MANILA. 5 June 2006 — With Filipino doctors leaving for abroad in droves, many to work as nurses, doctors from India may soon be hired as resident physicians in government hospitals, a lawmaker has said.
Rep. Ferjenel Biron, vice chairman of the House of Representatives’ committee on health, said the Department of Health has told the committee that Indian doctors could be brought in by next year as soon as the problems of hiring foreign doctors are ironed out.
“It’s unfortunate that no one is applying for positions in government hospitals,” Biron said in a television interview. “It takes 15 years to produce a doctor, only to see them leave for abroad.”
He said doctors have been leaving the country at an average of 800 per year in the past five years.
“Other estimates show that 8 out of 10 doctors in the country are now enrolled in nursing schools, hoping to land more lucrative jobs abroad and to live there permanently,” said Biron, who is himself a medical doctor.
Biron and several other lawmakers filed in January House Bill 4955, which seeks to increase salaries of government doctors and provide educational benefits. The bill, however, has yet to prosper.
Records gathered by the House committee on health show that the starting monthly salary of a doctor in the Philippines is around P15,000 ($288), about half of what a nurse working in Saudi Arabia gets.
Many Filipino doctors are taking up nursing in hopes of landing a job in Britain, which offers the equivalent of at least P150,000 a month. A nurse in the United States and Canada could earn about $35 per hour or roughly $5,600 monthly (about P300,000).
Imminent Collapse
Biron has been among the most vocal advocates of strengthening the Philippine health sector amid warnings of an imminent collapse of the hospital industry.
In its convention last November in Manila, the Private Hospital Association of the Philippines (PHAP) reported that some 1,000 private hospitals have closed since 2000 due to lack of medical staff, and that the 700 hospitals still in operation are threatened.
“We fear for the health of the people, especially those living in the countryside,” said Dr. Antonio Chang, president of the association.
Chang noted that an average of 10 hospital in different regions of the country shut down last year, “indicating a collapsing local health care system.”

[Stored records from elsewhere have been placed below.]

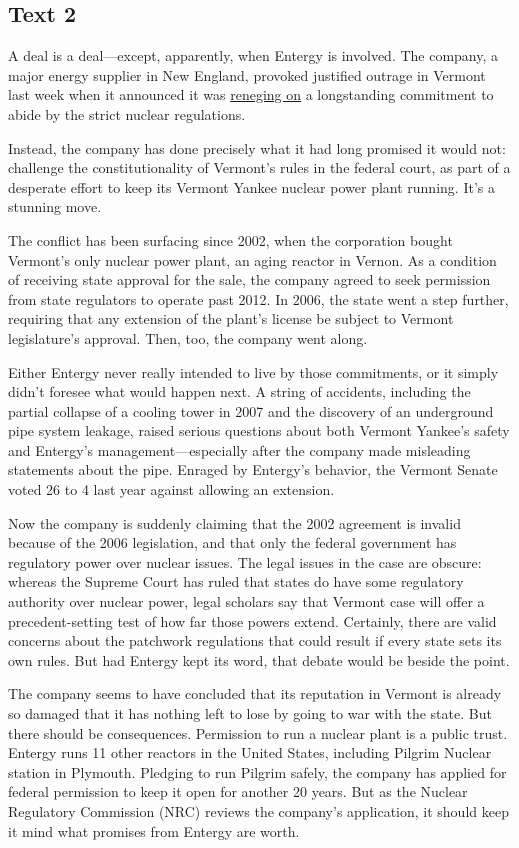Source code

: \newpage
\subsection{Text 2}


A deal is a deal---except, apparently, when Entergy is involved. The
company, a major energy supplier in New England, provoked justified
outrage in Vermont last week when it announced it was
\uline{reneging on} a longstanding commitment to abide by the strict
nuclear regulations.

Instead, the company has done precisely what it had long promised it
would not: challenge the constitutionality of Vermont's rules in the
federal court, as part of a desperate effort to keep its Vermont Yankee
nuclear power plant running. It's a stunning move.

The conflict has been surfacing since 2002, when the corporation bought
Vermont's only nuclear power plant, an aging reactor in Vernon. As a
condition of receiving state approval for the sale, the company agreed
to seek permission from state regulators to operate past 2012. In 2006,
the state went a step further, requiring that any extension of the
plant's license be subject to Vermont legislature's approval. Then, too,
the company went along.

Either Entergy never really intended to live by those commitments, or it
simply didn't foresee what would happen next. A string of accidents,
including the partial collapse of a cooling tower in 2007 and the
discovery of an underground pipe system leakage, raised serious
questions about both Vermont Yankee's safety and Entergy's management---especially after the company made misleading statements about the
pipe. Enraged by Entergy's behavior, the Vermont Senate voted 26 to 4
last year against allowing an extension.

Now the company is suddenly claiming that the 2002 agreement is invalid
because of the 2006 legislation, and that only the federal government
has regulatory power over nuclear issues. The legal issues in the case
are obscure: whereas the Supreme Court has ruled that states do have
some regulatory authority over nuclear power, legal scholars say that
Vermont case will offer a precedent-setting test of how far those powers
extend. Certainly, there are valid concerns about the patchwork
regulations that could result if every state sets its own rules. But had
Entergy kept its word, that debate would be beside the point.

The company seems to have concluded that its reputation in Vermont is
already so damaged that it has nothing left to lose by going to war with
the state. But there should be consequences. Permission to run a nuclear
plant is a public trust. Entergy runs 11 other reactors in the United
States, including Pilgrim Nuclear station in Plymouth. Pledging to run
Pilgrim safely, the company has applied for federal permission to keep
it open for another 20 years. But as the Nuclear Regulatory Commission
(NRC) reviews the company's application, it should keep it mind what
promises from Entergy are worth.

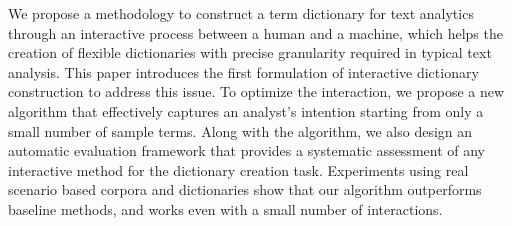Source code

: We propose a methodology to construct a term dictionary for text analytics through an interactive process between a human and a machine, which helps the creation of flexible dictionaries with precise granularity required in typical text analysis. This paper introduces the first formulation of interactive dictionary construction to address this issue. To optimize the interaction, we propose a new algorithm that effectively captures an analyst's intention starting from only a small number of sample terms. Along with the algorithm, we also design an automatic evaluation framework that provides a systematic assessment of any interactive method for the dictionary creation task. Experiments using real scenario based corpora and dictionaries show that our algorithm outperforms baseline methods, and works even with a small number of interactions.
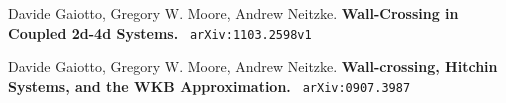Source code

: \documentclass[12pt]{article}
\begin{document}
\selectfont \fontsize{12}{10}\selectfont

\begin{thebibliography}{}

\item Davide Gaiotto, Gregory W. Moore, Andrew Neitzke. \textbf{Wall-Crossing in Coupled 2d-4d Systems.} \texttt{ arXiv:1103.2598v1}


\item Davide Gaiotto, Gregory W. Moore, Andrew Neitzke. \textbf{Wall-crossing, Hitchin Systems, and the WKB Approximation.} \texttt{ arXiv:0907.3987}


\end{thebibliography}
\end{document}
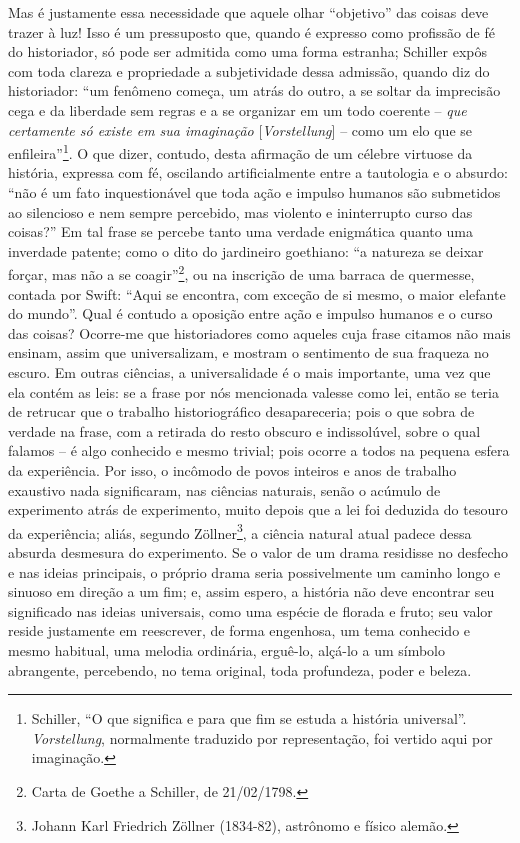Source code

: Mas é justamente essa necessidade que aquele olhar ``objetivo'' das
coisas deve trazer à luz! Isso é um pressuposto que, quando é expresso
como profissão de fé do historiador, só pode ser admitida como uma forma
estranha; Schiller expôs com toda clareza e propriedade a subjetividade
dessa admissão, quando diz do historiador: ``um fenômeno começa, um
atrás do outro, a se soltar da imprecisão cega e da liberdade sem regras
e a se organizar em um todo coerente -- \emph{que certamente só existe
em sua imaginação} {[}\emph{Vorstellung}{]} -- como um elo que se
enfileira''\footnote{Schiller, ``O que significa e para que fim se
  estuda a história universal''. \emph{Vorstellung}, normalmente
  traduzido por representação, foi vertido aqui por imaginação.}. O que
dizer, contudo, desta afirmação de um célebre virtuose da história,
expressa com fé, oscilando artificialmente entre a tautologia e o
absurdo: ``não é um fato inquestionável que toda ação e impulso humanos
são submetidos ao silencioso e nem sempre percebido, mas violento e
ininterrupto curso das coisas?'' Em tal frase se percebe tanto uma
verdade enigmática quanto uma inverdade patente; como o dito do
jardineiro goethiano: ``a natureza se deixar forçar, mas não a se
coagir''\footnote{Carta de Goethe a Schiller, de 21/02/1798.}, ou na
inscrição de uma barraca de quermesse, contada por Swift: ``Aqui se
encontra, com exceção de si mesmo, o maior elefante do mundo''. Qual é
contudo a oposição entre ação e impulso humanos e o curso das coisas?
Ocorre-me que historiadores como aqueles cuja frase citamos não mais
ensinam, assim que universalizam, e mostram o sentimento de sua fraqueza
no escuro. Em outras ciências, a universalidade é o mais importante, uma
vez que ela contém as leis: se a frase por nós mencionada valesse como
lei, então se teria de retrucar que o trabalho historiográfico
desapareceria; pois o que sobra de verdade na frase, com a retirada do
resto obscuro e indissolúvel, sobre o qual falamos -- é algo conhecido e
mesmo trivial; pois ocorre a todos na pequena esfera da experiência. Por
isso, o incômodo de povos inteiros e anos de trabalho exaustivo nada
significaram, nas ciências naturais, senão o acúmulo de experimento
atrás de experimento, muito depois que a lei foi deduzida do tesouro da
experiência; aliás, segundo Zöllner\footnote{Johann Karl Friedrich
  Zöllner (1834-82), astrônomo e físico alemão.}, a ciência natural
atual padece dessa absurda desmesura do experimento. Se o valor de um
drama residisse no desfecho e nas ideias principais, o próprio drama
seria possivelmente um caminho longo e sinuoso em direção a um fim; e,
assim espero, a história não deve encontrar seu significado nas ideias
universais, como uma espécie de florada e fruto; seu valor reside
justamente em reescrever, de forma engenhosa, um tema conhecido e mesmo
habitual, uma melodia ordinária, erguê-lo, alçá-lo a um símbolo
abrangente, percebendo, no tema original, toda profundeza, poder e
beleza.

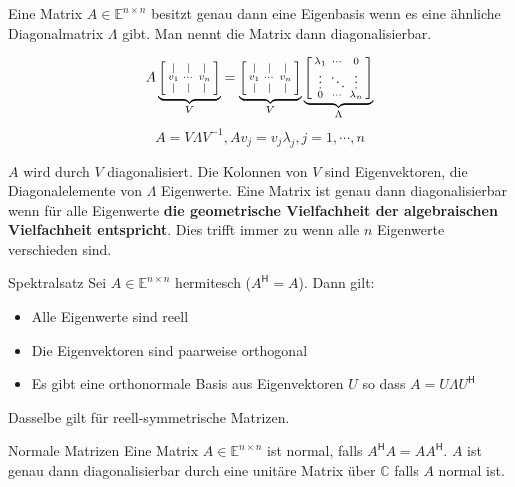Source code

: \documentclass[a4paper,10pt]{article}
\newcommand*{\hermconj}{\mathsf{H}}
\def\C{\mathbb{C}}
\def\E{\mathbb{E}}
\begin{document}
Eine Matrix $A \in \E^{n \times n}$ besitzt genau dann eine Eigenbasis wenn es eine ähnliche Diagonalmatrix $\Lambda$ gibt. Man nennt die Matrix dann diagonalisierbar.

$$A \underbrace{\begin{bsmallmatrix}
  \vert & \vert & \vert \\
  v_1   & \cdots & v_n   \\
  \vert & \vert & \vert
\end{bsmallmatrix}}_V = \underbrace{\begin{bsmallmatrix}
  \vert & \vert & \vert \\
  v_1   & \cdots & v_n   \\
  \vert & \vert & \vert
\end{bsmallmatrix}}_V \underbrace{\begin{bsmallmatrix}
  \lambda_1 & \cdots & 0 \\
  \vdots & \ddots & \vdots \\
  0 & \cdots & \lambda_n
\end{bsmallmatrix}}_\Lambda$$ $$ A = V \Lambda V^{-1}, Av_j = v_j \lambda_j, j = 1, \cdots, n$$

$A$ wird durch $V$ diagonalisiert. Die Kolonnen von $V$ sind Eigenvektoren, die Diagonalelemente von $\Lambda$ Eigenwerte. Eine Matrix ist genau dann diagonalisierbar wenn für alle Eigenwerte \textbf{die geometrische Vielfachheit der algebraischen Vielfachheit entspricht}. Dies trifft immer zu wenn alle $n$ Eigenwerte verschieden sind.

\begin{subbox}{Spektralsatz}
  Sei $A \in \E^{n \times n}$ hermitesch ($A^\hermconj = A$). Dann gilt:
  \begin{itemize}
    \item Alle Eigenwerte sind reell
    \item Die Eigenvektoren sind paarweise orthogonal
    \item Es gibt eine orthonormale Basis aus Eigenvektoren $U$ so dass $A = U \Lambda U^\hermconj$
  \end{itemize}
  Dasselbe gilt für reell-symmetrische Matrizen.
\end{subbox}

\begin{subbox}{Normale Matrizen}
  Eine Matrix $A \in \E^{n \times n}$ ist normal, falls $A^\hermconj A = A A^\hermconj$. $A$ ist genau dann diagonalisierbar durch eine unitäre Matrix über $\C$ falls $A$ normal ist. 
\end{subbox}
\end{document}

Citing the case of Masbate island-province in the central Philippines, Chang said the St. Anthony’s Hospital, which he runs, has been left with only one doctor for each of its two 50-bed hospitals, a far cry from the required ratio of one doctor for every 10 beds.
The Alliance of Health Workers (AHW) had also predicted last year that the country’s health care system would collapse in two years, considering that a total of 51,850 nurses had left the country for greener pastures abroad from 2000 to 2003 alone.
Jossel Ebesate, AHW secretary-general and nursing supervisor at the Philippine General Hospital, said what the figure means is that the Philippines had lost close to 13,000 nurses every year during that short period.
More than 5,000 doctors had also left for work abroad as nurses from 2000 to 2004. Many more want to leave. Some 4,000 licensed physicians are now enrolled in nursing schools, Ebesate said.
Rep. Biron said drastically increasing Philippine doctors’ salaries would help defer their decision to work abroad, and supporting students in medical schools would ensure the availability of more doctors for the future.
“We may not be able to prevent doctors from leaving the country, but we should have a replenishment system,” Biron said.